- Task brief
Locate each line below that contains the word "nhiều" and copy those lines. Case counts.

(Data extracts Opens)

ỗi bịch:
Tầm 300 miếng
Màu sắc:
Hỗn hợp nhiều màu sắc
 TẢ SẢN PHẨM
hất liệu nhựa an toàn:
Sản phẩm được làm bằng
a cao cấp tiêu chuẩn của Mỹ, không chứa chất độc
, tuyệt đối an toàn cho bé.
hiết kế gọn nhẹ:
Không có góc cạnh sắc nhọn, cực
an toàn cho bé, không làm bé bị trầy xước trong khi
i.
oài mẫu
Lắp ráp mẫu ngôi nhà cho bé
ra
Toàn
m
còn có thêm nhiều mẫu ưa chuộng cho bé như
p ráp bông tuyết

(Data extracts Closes)

- Solution for this exercise
Hỗn hợp nhiều màu sắc
còn có thêm nhiều mẫu ưa chuộng cho bé như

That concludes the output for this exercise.